I have to keep reminding myself that this is just a draft. We don’t know how the Court will rule, and abortion is still a constitutionally protected legal right in America. And yet, I am angry and frustrated and scared about the direction of the country — and I don’t have a uterus.
For now, what I believe is revealed by this entire situation is that our system of self-government was designed and is predominantly judged by men of privilege. And that privilege inspired our founders who could take their position of safety and power in society for granted to focus on negative rights (protecting citizens from government), and therefore our Constitution and most of our judicial history is rooted in these negative rights. Additionally, the judicial review process is inherently and explicitly backward looking. It is a review, so will almost always tilt toward history, however imperfect and status quo, however unfair. The amendments and subsequent Supreme Court decisions are mostly about defining positive rights (government guaranteeing rights for people). But in a negative-rights framework focused on limiting government intervention, establishing positive rights as society continues to grow and evolve and as citizenship is shared more and more broadly is constitutionally difficult unless we consistently use the legislative and regulatory tools at hand pass new laws and shape new rules. Leadership and legislation can be expansive and future-oriented if we are bold and ambitious about our possibilities — and committed to lead. And that work will always be and has always been separate from the work of the judiciary.
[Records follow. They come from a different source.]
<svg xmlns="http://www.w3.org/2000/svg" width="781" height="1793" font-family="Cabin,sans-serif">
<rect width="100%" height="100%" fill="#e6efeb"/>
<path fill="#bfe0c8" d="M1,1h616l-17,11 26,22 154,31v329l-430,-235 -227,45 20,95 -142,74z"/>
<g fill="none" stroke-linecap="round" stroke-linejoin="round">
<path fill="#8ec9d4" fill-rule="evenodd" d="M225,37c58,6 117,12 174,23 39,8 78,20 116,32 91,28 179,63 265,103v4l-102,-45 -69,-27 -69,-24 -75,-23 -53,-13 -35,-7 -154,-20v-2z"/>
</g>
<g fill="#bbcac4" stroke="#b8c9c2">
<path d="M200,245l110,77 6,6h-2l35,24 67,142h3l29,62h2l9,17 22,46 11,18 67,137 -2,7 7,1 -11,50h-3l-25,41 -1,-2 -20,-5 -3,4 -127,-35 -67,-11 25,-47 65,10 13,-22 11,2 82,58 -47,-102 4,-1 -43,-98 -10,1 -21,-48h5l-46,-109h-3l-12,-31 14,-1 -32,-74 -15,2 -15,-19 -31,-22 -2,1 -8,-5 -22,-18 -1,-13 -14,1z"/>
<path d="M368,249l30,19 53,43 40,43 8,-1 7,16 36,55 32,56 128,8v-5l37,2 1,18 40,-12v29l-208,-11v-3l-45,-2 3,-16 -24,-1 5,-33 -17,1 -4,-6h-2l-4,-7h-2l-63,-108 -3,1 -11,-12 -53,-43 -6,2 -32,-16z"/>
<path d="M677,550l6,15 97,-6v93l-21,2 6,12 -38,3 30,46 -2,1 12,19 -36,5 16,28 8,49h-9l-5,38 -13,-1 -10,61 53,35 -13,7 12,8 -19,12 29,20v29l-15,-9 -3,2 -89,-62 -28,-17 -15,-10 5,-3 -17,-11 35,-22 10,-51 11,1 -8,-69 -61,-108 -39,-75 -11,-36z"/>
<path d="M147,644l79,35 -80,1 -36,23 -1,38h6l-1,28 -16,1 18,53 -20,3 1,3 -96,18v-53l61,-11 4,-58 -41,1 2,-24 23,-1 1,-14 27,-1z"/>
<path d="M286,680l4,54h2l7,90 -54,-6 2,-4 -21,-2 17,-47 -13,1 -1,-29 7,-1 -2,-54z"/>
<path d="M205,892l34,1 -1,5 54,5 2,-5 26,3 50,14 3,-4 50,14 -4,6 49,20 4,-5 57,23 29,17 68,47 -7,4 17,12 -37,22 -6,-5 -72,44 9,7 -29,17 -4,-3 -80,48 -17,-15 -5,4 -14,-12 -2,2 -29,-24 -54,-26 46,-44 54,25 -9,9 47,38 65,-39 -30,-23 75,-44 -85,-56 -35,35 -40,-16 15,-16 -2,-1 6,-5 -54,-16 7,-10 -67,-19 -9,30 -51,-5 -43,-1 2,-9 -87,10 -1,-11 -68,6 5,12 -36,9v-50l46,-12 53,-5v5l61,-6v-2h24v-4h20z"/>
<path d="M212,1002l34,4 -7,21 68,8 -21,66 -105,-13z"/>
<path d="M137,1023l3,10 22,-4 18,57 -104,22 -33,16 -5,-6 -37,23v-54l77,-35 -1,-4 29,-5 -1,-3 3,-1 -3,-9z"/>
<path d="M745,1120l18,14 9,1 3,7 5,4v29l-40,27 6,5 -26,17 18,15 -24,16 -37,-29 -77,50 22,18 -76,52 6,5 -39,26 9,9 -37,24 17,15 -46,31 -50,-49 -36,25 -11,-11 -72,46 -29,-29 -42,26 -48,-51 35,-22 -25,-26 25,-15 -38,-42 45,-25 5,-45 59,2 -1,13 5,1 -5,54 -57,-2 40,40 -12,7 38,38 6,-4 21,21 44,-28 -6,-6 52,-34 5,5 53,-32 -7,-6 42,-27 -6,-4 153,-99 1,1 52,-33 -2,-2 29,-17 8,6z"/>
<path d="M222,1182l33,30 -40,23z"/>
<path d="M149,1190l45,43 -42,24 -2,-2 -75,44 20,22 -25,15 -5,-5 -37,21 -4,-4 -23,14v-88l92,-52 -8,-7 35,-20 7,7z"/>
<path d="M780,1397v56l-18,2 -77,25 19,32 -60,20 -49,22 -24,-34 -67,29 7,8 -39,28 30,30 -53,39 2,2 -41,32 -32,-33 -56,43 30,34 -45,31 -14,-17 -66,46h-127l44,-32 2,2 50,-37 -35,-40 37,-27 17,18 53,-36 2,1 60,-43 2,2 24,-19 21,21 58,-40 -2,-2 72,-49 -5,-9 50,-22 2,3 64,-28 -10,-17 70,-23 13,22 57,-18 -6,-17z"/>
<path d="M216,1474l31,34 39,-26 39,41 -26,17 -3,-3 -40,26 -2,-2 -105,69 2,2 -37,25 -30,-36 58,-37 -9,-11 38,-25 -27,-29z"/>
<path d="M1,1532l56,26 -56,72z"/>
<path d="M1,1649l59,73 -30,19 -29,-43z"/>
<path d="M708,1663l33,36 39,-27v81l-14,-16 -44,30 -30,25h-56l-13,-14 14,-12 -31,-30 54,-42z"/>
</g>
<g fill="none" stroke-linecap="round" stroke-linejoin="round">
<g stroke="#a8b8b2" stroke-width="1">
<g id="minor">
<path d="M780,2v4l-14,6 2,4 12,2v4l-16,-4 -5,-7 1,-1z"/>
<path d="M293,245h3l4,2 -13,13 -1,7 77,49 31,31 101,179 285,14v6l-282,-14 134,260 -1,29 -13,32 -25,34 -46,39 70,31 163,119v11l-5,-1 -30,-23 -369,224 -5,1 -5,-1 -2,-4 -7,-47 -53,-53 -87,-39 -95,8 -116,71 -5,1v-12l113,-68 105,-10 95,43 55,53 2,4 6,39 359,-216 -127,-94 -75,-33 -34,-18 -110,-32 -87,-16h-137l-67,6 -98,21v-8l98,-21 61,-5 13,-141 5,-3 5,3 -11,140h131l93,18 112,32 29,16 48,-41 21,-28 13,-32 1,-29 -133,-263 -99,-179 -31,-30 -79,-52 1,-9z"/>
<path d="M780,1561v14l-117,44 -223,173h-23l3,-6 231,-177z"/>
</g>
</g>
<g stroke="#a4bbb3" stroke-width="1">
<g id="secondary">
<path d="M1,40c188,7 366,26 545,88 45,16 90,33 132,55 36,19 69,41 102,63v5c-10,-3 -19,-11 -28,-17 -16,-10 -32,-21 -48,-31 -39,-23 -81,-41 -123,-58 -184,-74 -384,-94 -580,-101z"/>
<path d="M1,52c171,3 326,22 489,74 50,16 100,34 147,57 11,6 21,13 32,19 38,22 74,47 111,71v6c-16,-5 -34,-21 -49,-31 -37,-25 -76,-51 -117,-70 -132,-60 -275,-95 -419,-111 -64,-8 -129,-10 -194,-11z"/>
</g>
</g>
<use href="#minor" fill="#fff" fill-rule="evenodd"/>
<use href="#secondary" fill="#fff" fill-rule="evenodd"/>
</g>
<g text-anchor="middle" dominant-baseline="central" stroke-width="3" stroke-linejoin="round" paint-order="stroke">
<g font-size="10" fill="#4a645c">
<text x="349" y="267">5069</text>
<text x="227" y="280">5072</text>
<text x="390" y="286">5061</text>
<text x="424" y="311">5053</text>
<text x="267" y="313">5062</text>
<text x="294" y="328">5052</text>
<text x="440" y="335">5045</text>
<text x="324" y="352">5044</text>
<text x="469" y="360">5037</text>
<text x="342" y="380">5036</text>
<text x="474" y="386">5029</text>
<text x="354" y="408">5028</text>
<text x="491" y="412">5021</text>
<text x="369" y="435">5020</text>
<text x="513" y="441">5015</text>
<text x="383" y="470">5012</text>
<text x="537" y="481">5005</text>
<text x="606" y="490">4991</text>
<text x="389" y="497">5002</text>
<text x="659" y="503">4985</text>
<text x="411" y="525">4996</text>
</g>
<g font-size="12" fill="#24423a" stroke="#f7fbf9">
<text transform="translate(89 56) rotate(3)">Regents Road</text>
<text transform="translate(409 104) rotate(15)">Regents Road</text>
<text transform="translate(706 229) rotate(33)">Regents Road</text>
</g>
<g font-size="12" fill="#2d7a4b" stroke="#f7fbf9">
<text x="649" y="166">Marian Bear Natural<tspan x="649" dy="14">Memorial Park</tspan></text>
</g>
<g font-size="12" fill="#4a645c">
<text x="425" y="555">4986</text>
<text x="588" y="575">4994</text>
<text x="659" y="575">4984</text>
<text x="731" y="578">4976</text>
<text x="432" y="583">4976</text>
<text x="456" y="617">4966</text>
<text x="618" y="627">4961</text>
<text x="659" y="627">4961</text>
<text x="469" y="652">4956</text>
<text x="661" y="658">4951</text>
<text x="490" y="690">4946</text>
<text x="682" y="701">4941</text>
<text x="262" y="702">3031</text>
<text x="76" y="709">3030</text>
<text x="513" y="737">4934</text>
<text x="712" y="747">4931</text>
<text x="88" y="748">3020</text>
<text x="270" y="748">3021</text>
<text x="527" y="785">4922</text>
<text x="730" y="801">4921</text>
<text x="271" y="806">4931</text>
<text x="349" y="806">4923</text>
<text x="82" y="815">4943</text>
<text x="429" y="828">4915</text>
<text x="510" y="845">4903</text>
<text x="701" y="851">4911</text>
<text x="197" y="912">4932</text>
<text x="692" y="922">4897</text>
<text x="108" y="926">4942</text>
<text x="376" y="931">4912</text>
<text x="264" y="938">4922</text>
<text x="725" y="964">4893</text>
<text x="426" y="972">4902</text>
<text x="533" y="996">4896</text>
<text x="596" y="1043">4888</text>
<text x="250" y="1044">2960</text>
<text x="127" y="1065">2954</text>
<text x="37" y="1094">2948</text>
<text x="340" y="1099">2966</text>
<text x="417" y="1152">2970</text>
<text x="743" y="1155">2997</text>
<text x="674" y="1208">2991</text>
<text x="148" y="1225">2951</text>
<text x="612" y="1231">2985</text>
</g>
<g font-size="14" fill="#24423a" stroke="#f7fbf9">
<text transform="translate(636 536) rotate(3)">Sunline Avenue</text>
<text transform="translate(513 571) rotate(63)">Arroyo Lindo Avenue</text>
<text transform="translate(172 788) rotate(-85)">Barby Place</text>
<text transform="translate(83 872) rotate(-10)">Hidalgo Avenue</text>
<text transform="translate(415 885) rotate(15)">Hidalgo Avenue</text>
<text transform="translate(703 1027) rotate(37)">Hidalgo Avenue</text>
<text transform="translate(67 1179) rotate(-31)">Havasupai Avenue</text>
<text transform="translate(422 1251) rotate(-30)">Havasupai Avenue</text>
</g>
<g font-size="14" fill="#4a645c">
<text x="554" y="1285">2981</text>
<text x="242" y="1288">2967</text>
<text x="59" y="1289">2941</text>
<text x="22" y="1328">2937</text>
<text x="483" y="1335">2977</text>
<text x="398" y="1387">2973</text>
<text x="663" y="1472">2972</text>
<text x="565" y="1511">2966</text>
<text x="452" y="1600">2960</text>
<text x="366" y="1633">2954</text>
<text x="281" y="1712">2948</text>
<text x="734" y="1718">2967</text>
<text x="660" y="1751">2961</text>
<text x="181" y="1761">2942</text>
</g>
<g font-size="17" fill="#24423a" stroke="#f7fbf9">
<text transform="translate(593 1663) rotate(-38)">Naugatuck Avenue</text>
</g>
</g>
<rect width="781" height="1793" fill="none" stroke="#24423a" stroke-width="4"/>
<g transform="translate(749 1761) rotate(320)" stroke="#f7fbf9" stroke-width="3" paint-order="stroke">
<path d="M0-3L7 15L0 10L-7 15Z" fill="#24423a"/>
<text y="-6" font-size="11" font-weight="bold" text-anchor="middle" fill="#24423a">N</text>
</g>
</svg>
We must examine our history with clear eyes, but we cannot rely on reinterpretation of the past independent from clear articulation of the present and future to ensure our path forward. Relying on the judiciary to carry this responsibility has always been a mistake, and this ruling reflects the inevitable cost of our elected leaders failure to lead. So despite (or with) all the rage and frustration and fear, we have to get to work crafting what we want — and committing to pass laws and building institutions that enshrine that future in our systems rather than hoping a backward-looking institution will uphold our ambitions for us on the foundation of creaking systems built on previous generations’ hopes.